Finding my Voice

Sometimes the words flow uninhibited. I have no shortage of ideas of topics to write about. Other times, like now, I stare at the page and have no idea what thoughts I wish to impart. My mind flits around, scrounging through my daily activities looking for some golden nugget hidden amongst the detritus of everyday life.

Part of my struggle, a large part in fact, comes from the habit I have fallen into with all my posts save for my travelogues and race recaps. In my weekly posts, I want to tell a complete story with a firm, discernible structure finishing with a lesson learned or a look to the future. The problem with this structure is that it serves until it doesn’t. It serves for the long view, for the topical, than for the messy in between where we live most of our life.

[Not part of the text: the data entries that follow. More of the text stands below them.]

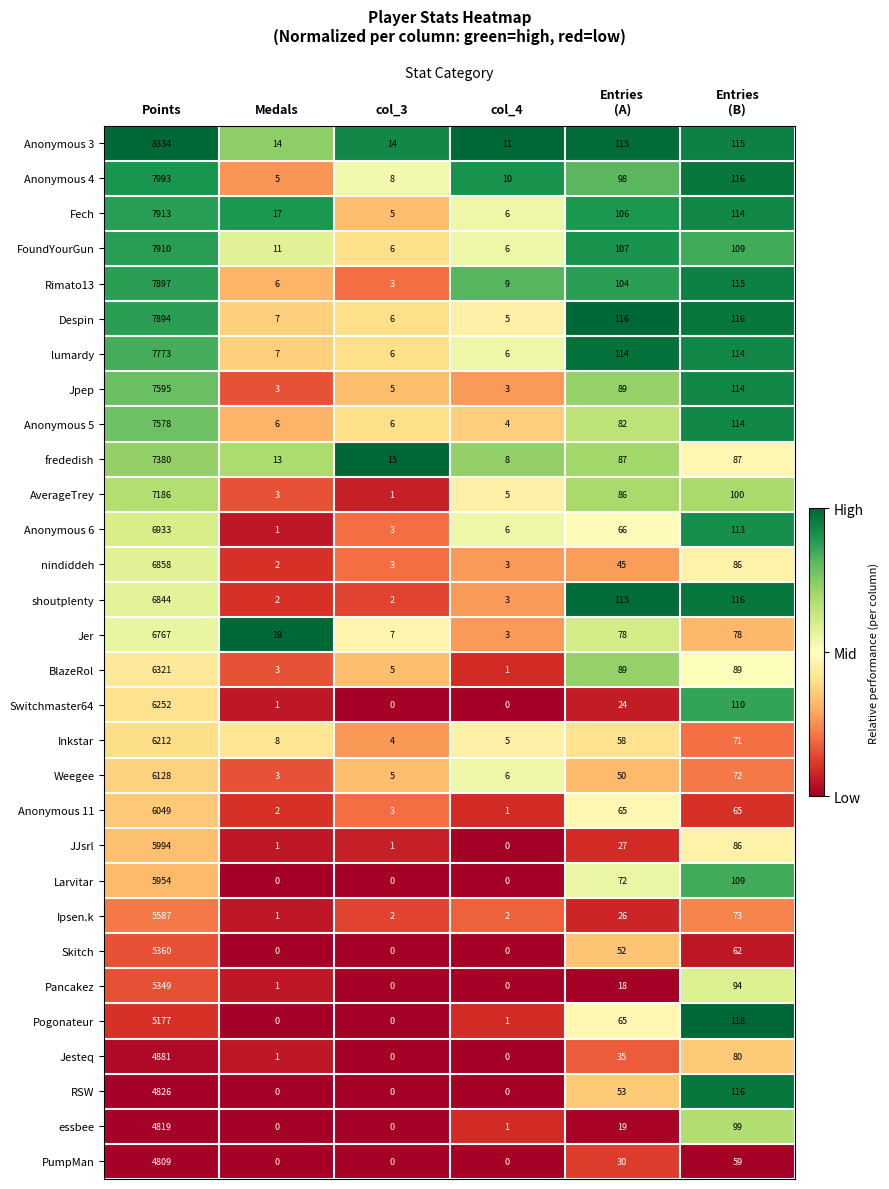

What is the difference between the highest and lowest values at Points?

3525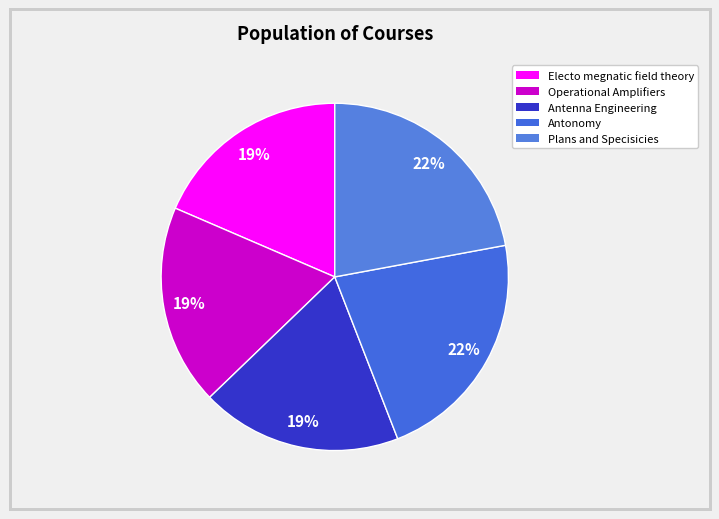

True or false: Antenna Engineering accounts for 19% of the total.

True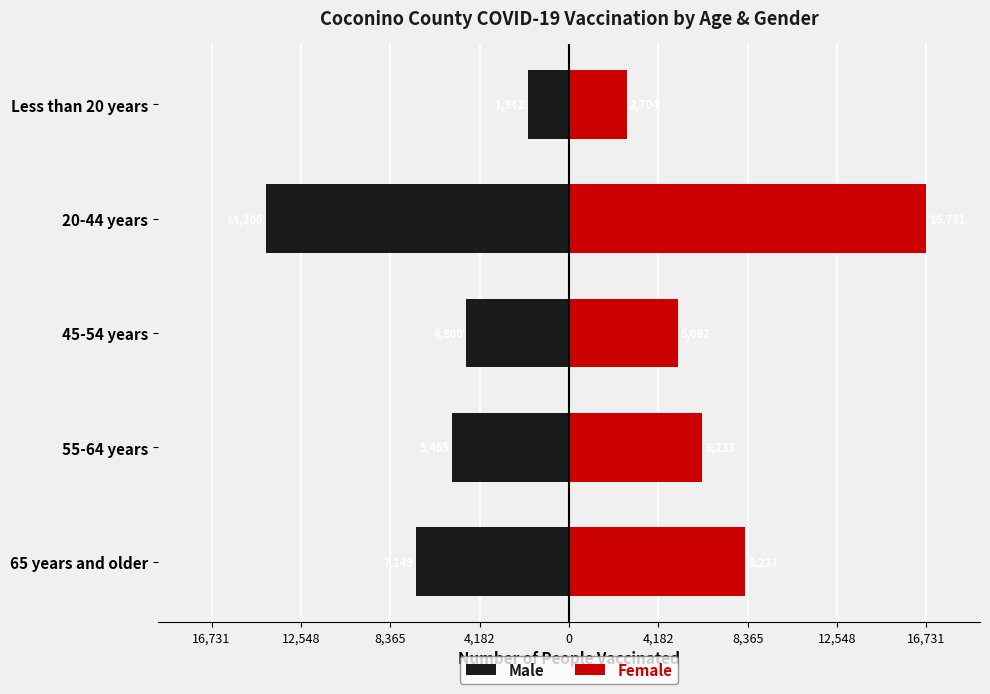

Reading left to right, extract all data points from this chart.

Male: -7149	-5465	-4800	-14206	-1942
Female: 8231	6233	5082	16731	2704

I do not see this blog as a place for me to impart wisdom from on high yet to often I feel constrained to this structure which chokes off the flow of thoughts in my head. I feel bad when I come to the conclusion of a post but have no resolution, no lesson learned, disappointed that I have not drawn a conclusion that I can share.

Fittingly, I do not have a big aha moment today for this post, only a dim yet dawning realization that part of this writing experience involves growing in my skill as a writer, challenging what I have always done before because If I stay in my comfort zone, I will never improve. I do not know what that will mean for the format of these posts or what I will choose to write about in the future. I may change things up or I may not. Things may get a little rough in the interim but to quote the cliché, “things always are darkest before the dawn.”